Every year at Christmas I would get a brand new box of Crayola crayons, a rainbow of shiny factory points so full of possibilities.  I guessed my mother bought the 48 pack size because it conveniently slid into the stocking. It didn’t matter to me that the other kids got the giant 64 pack because in my day 48 still had the sharpener on the back.  This set was all I needed to be creative. 

Once,  I remember being quite upset, I didn’t get my crayons.  When I cried, my mother said, "Come on Susan, you are 40!"

A recent statistic claims that 17 billion dollars was spent marketing stuff to children.  This goes beyond toys and computers into the art supply category. Step into Michael's and see what I mean. So much stuff. Christmas all spread everywhere even before Thanksgiving. Kits and coupons and sales. It makes my head spin.

So if you are buying artsy stuff for a young architect or artist , here is my advice. Remember the  words of the famous architect Mies van der Rohe who said, "Less is more".  I doubt he meant a shopping spree to Michael’s or a child’s Christmas list. Still, the words may keep your head from spinning and help you navigate through the marketing.  Kids really don't need a lot of stuff to be creative.

Here is my very best advice ever:

  • Make art a part of your life.
  • Buy original art. It isn't as cost prohibitive as you may believe.
  • Truly you should never outgrow art making. 
  • Adult coloring is all the rage with lots of sets available from the dollar stores to the high end art supplies.  
  • Coloring is scientifically proven to improve brain functions and ease anxiety.
  • Color doodle or look at something pretty everyday.

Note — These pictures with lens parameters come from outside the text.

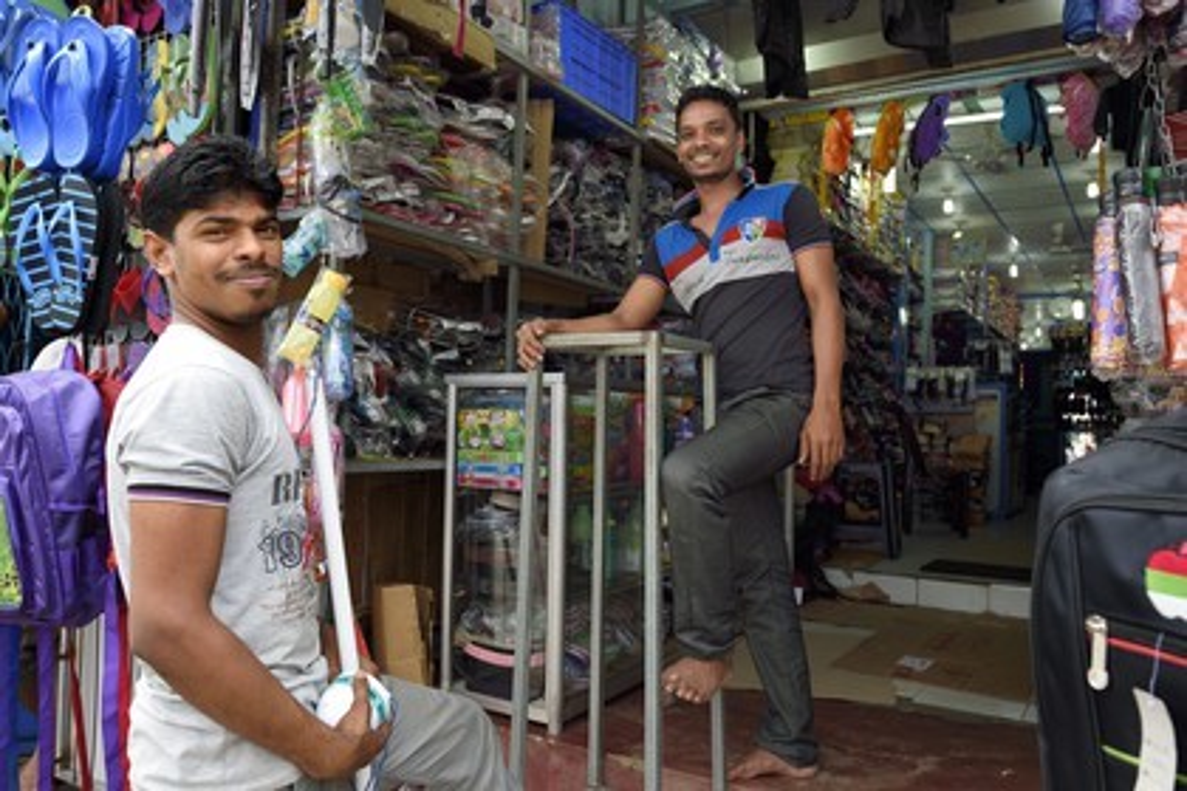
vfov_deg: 47.9
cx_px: 594
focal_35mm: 27
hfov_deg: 67.4
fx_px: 890
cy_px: 396
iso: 400
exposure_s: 1/125
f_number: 6.3
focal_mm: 27
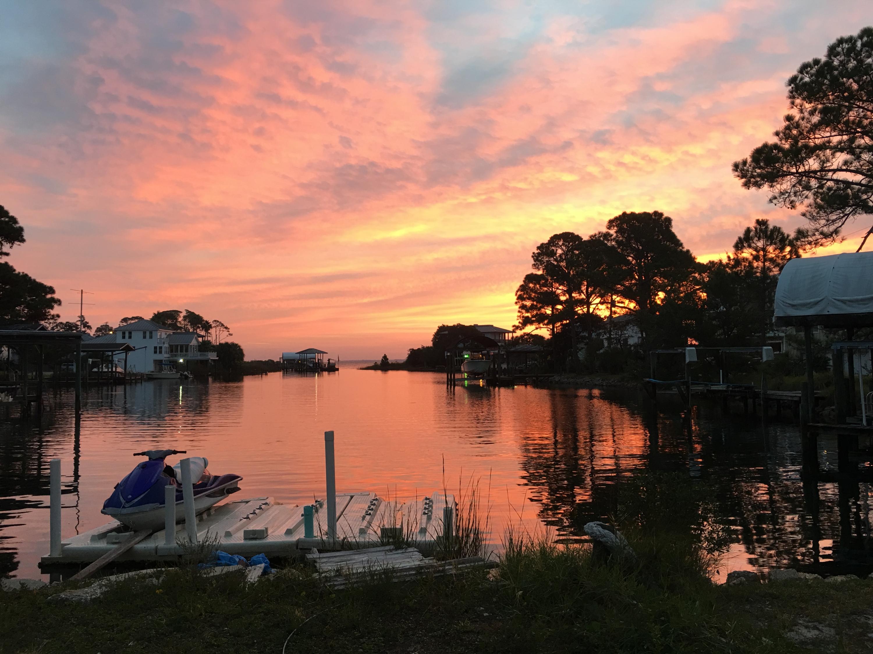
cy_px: 327
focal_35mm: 29
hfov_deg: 61.7
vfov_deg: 48.2
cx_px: 436
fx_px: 731
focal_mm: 4.15
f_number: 2.2
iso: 25
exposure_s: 1/15
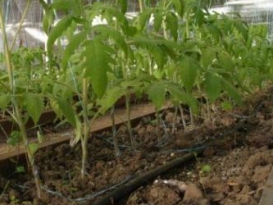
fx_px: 497
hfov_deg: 30.5
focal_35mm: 63
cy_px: 80
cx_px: 89
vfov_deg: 23.3
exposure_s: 1/350
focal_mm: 7.8
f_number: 5.3
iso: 80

Here is my list of what to buy kids:

  • a good smaller count set of colored pencils . They all are sold on Prisma Colors but they aren't what they used to be and  Derwent or Faber-Castell are good too. I'd opt for the water soluble type for twice the fun.
  •  a colorless blender for the colored pencils. Looks like a pencil but is a clear wax and it is what gives any colored pencil that professional blended paint like look.
  • a set of pencils with varying weights. You know standard number two pencil but the kids know that artists' pencils go up to 8 for great shading and value scale.
  • Lyra graphite stick. Looks like a jumbo crayon. It is a giant pencil in various weights. Get the water soluble type. If your child has taken a class with me, they know how to use it and  love it.
  • one good pad of mixed media paper. This heavy duty stock can be used with paint , pencil, pastel, markers , and even crayons.
  • AVOID the kits with 100 pieces or more. Artsy kids can already tell the difference and will be dissatisfied with the quality. Here there really is a difference.

Here are my few exceptions to the " less is more " rule:

  • Lots of paper. Pads, reams, or packs . Paper as opposed to a fancy sketchbook because the sketchbook can be intimidating .   A piece from a pad of paper can be ripped off and tossed away if the child is  dissatisfied with the work .  I try to teach them to save their work and work on their mistakes when we are learning. But it is also very beneficial to have a lot of paper they can tear through without any pressure to perform .  Lots of paper facilitates my philosophy about not being afraid to try and experiment . You have to make a lot of art before you make your masterpiece.  

Here is one FYI warning:

  • The big trend is Copic Markers. They are pricey and sold separately.   You’ll see a big sad face if they get the off brand . I am not sure that the quality is any better but Copic is the new status symbol especially at some schools. If your child is really into animea, manga, or character development, illustration, or fashion then you might want to invest. But if they are just enticed with the hype, your money will be better spent elsewhere. 

Here is my plug for Shop Local, Buy Local. Support Small Business:

  • Avoid the long lines, crying children, coupons, and  gimmicks. 
  • Shop Artist and Craftsman Supply. They are 100% employee owned.
  • Consult with the staff who are knowledgable and are typically artists or craftspeople who really use the stuff they sell.
  • You can buy a $20 tax deducible membership to the Halsey for your K-12 student which gets you a year long discount on supplies at A&C.